Per-instance keypoint data:
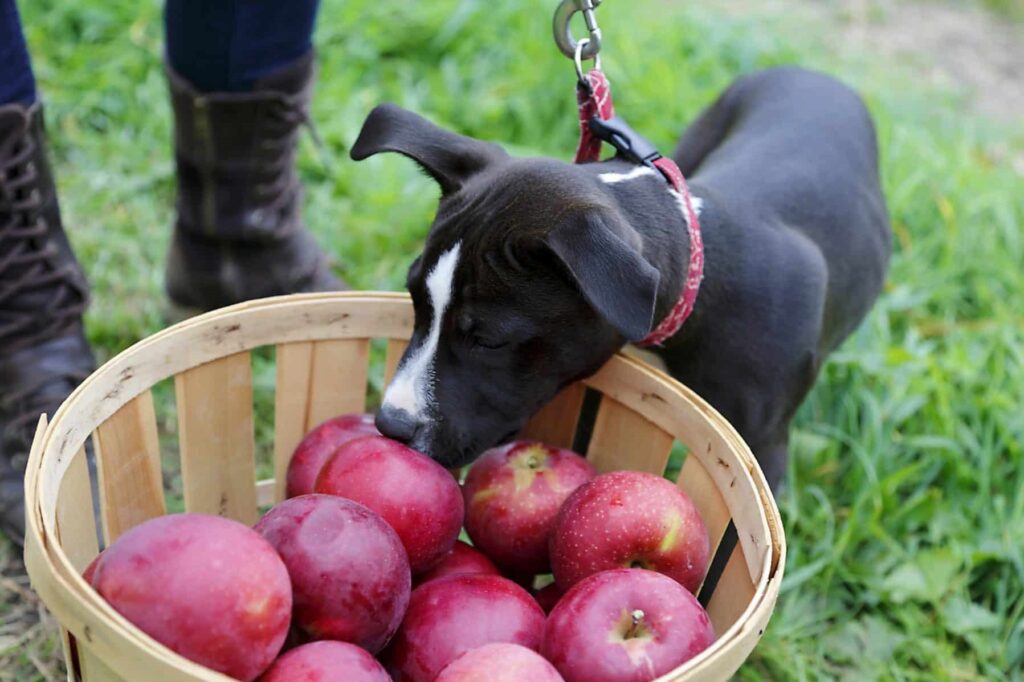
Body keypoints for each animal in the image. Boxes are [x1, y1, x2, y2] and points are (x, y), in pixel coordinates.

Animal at [352, 66, 888, 485]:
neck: (701, 274)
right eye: (415, 303)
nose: (391, 425)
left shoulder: (764, 449)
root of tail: (816, 74)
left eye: (489, 340)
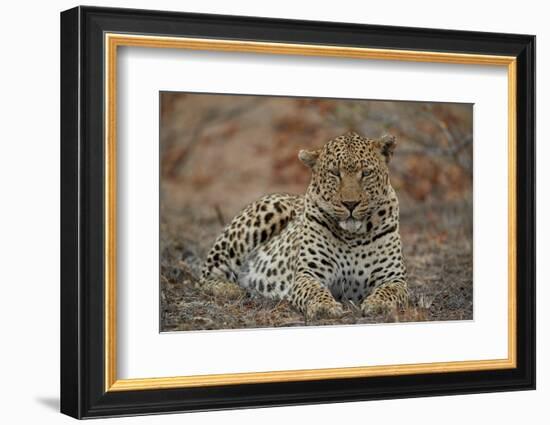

- **TASK DETAILS**:
Transcribe every entry word for word, excluding images.

- **ANSWER BOX**:
Body keypoints for each animal in the image. Boxes are [x1, y1, x2, y2] and points are (x, y), in pixel coordinates.

Animal at [352, 66, 888, 485]:
neck: (701, 274)
right eye: (415, 303)
nose: (391, 425)
left shoulder: (764, 449)
root of tail: (816, 74)
left eye: (489, 340)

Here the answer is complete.